I know. A kerfuffle on Twitter. Involving bloggers. Unprecedented.
One of the women involved was slighted at the very idea of being a Mummy blogger.
Another said, “Well, it’s okay, because I’m not a proper Mummy blogger.”
Lately, I seem to be reading a flood of Tweets, emails and blog posts about how some of us are PROPER Mummy bloggers. While the rest of us are, presumably, doing it all WRONG.
Perhaps this squirming under the label ‘Mummy blogger’ comes from the dubious social status that comes with being a ‘proper’ Mummy blogger – after all, being a Mummy isn’t considered a high-status role by many (stupid) people, and admitting you write a blog can be right up there will telling the world you play Dungeons and Dragons on a weekend, after your Mum has helped you update your online dating profile.
In some circles, Mummy blogging is talked about with open derision. And there seem to be so many rules. What’s fun about that?
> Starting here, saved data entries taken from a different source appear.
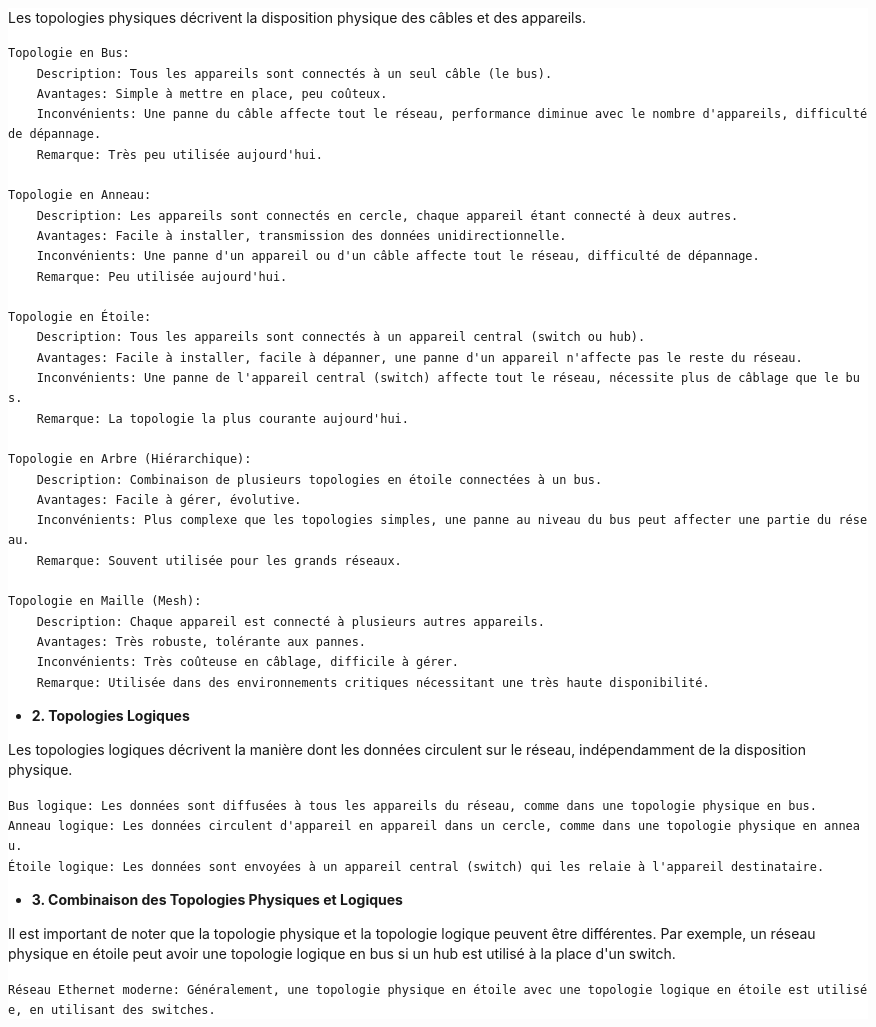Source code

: Les topologies physiques décrivent la disposition physique des câbles et des appareils.

    Topologie en Bus:
        Description: Tous les appareils sont connectés à un seul câble (le bus).
        Avantages: Simple à mettre en place, peu coûteux.
        Inconvénients: Une panne du câble affecte tout le réseau, performance diminue avec le nombre d'appareils, difficulté de dépannage.
        Remarque: Très peu utilisée aujourd'hui.

    Topologie en Anneau:
        Description: Les appareils sont connectés en cercle, chaque appareil étant connecté à deux autres.
        Avantages: Facile à installer, transmission des données unidirectionnelle.
        Inconvénients: Une panne d'un appareil ou d'un câble affecte tout le réseau, difficulté de dépannage.
        Remarque: Peu utilisée aujourd'hui.

    Topologie en Étoile:
        Description: Tous les appareils sont connectés à un appareil central (switch ou hub).
        Avantages: Facile à installer, facile à dépanner, une panne d'un appareil n'affecte pas le reste du réseau.
        Inconvénients: Une panne de l'appareil central (switch) affecte tout le réseau, nécessite plus de câblage que le bus.
        Remarque: La topologie la plus courante aujourd'hui.

    Topologie en Arbre (Hiérarchique):
        Description: Combinaison de plusieurs topologies en étoile connectées à un bus.
        Avantages: Facile à gérer, évolutive.
        Inconvénients: Plus complexe que les topologies simples, une panne au niveau du bus peut affecter une partie du réseau.
        Remarque: Souvent utilisée pour les grands réseaux.

    Topologie en Maille (Mesh):
        Description: Chaque appareil est connecté à plusieurs autres appareils.
        Avantages: Très robuste, tolérante aux pannes.
        Inconvénients: Très coûteuse en câblage, difficile à gérer.
        Remarque: Utilisée dans des environnements critiques nécessitant une très haute disponibilité.

* **2. Topologies Logiques**

Les topologies logiques décrivent la manière dont les données circulent sur le réseau, indépendamment de la disposition physique.

    Bus logique: Les données sont diffusées à tous les appareils du réseau, comme dans une topologie physique en bus.
    Anneau logique: Les données circulent d'appareil en appareil dans un cercle, comme dans une topologie physique en anneau.
    Étoile logique: Les données sont envoyées à un appareil central (switch) qui les relaie à l'appareil destinataire.

* **3. Combinaison des Topologies Physiques et Logiques**

Il est important de noter que la topologie physique et la topologie logique peuvent être différentes. Par exemple, un réseau physique en étoile peut avoir une topologie logique en bus si un hub est utilisé à la place d'un switch.

    Réseau Ethernet moderne: Généralement, une topologie physique en étoile avec une topologie logique en étoile est utilisée, en utilisant des switches.
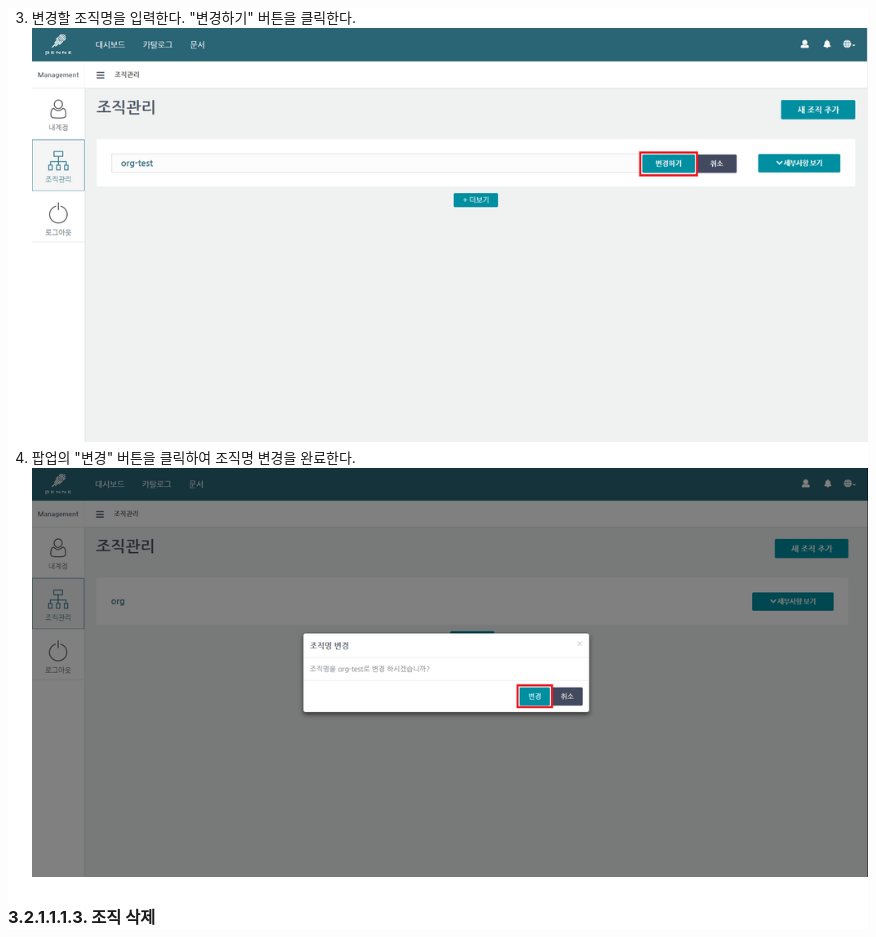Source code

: 3. 변경할 조직명을 입력한다. "변경하기" 버튼을 클릭한다. ![](../../../.gitbook/assets/3-2-1-1-1-2-2%20%282%29.png)
4. 팝업의 "변경" 버튼을 클릭하여 조직명 변경을 완료한다. ![](../../../.gitbook/assets/3-2-1-1-1-2-3%20%282%29.png)

### 3.2.1.1.1.3.  조직 삭제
Here’s the thing, though – I love being a Mummy blogger. I’ve no issue with telling people I write a Mummy blog. I’m proud of this imperfect, slightly weird record of our lives.
For me, Mummy bloggers are women who write about their lives as mothers, and people in the world. Sometimes, we write about things that happen inside our families, but we’re just as likely to write about the things we see, people we meet, and places we go.
A Mummy blog, then, can be anything you want it to be. A Mummy blog can be a journal, a platform to campaign or educate, an emotional outlet, a creative exercise or professional springboard. It can be a way to generate extra funds or bring some new products and experiences into the family. It can be any combination of those things on any different day.
And it can – clutch your chest, ladies – be written by a man. Who will probably get to call themselves a ‘Dad who blogs’ as though that’s somehow more serious and worthy than what we frivolous mothers get up to online.
Many parent bloggers work with brands. That doesn’t make them a sell-out. Most bloggers write their posts with care, and put their names to everything they write. That’s a lot more honest and transparent than a great deal of media in 2011, frankly. Providing everyone’s operating within the law, I see no reason for anyone to judge any blogger for whatever arrangement they might come to with a business.
I read hundreds of parent blogs every month as publisher of the Tots100. And what those blogs have in common is that they’re providing a platform for women’s voices to be heard. And in a time when women are still battling for equality in so many parts of life, I can’t help but feel a little thrill of triumph every time I think about how women are using social media to make themselves heard.
So, yeah. I’m a Mummy Blogger. As for being proper, well, it’s a bit late to start now, isn’t it?
What do you think – is there a definition of ‘proper’ Mummy blogging, or do you take a more relaxed view?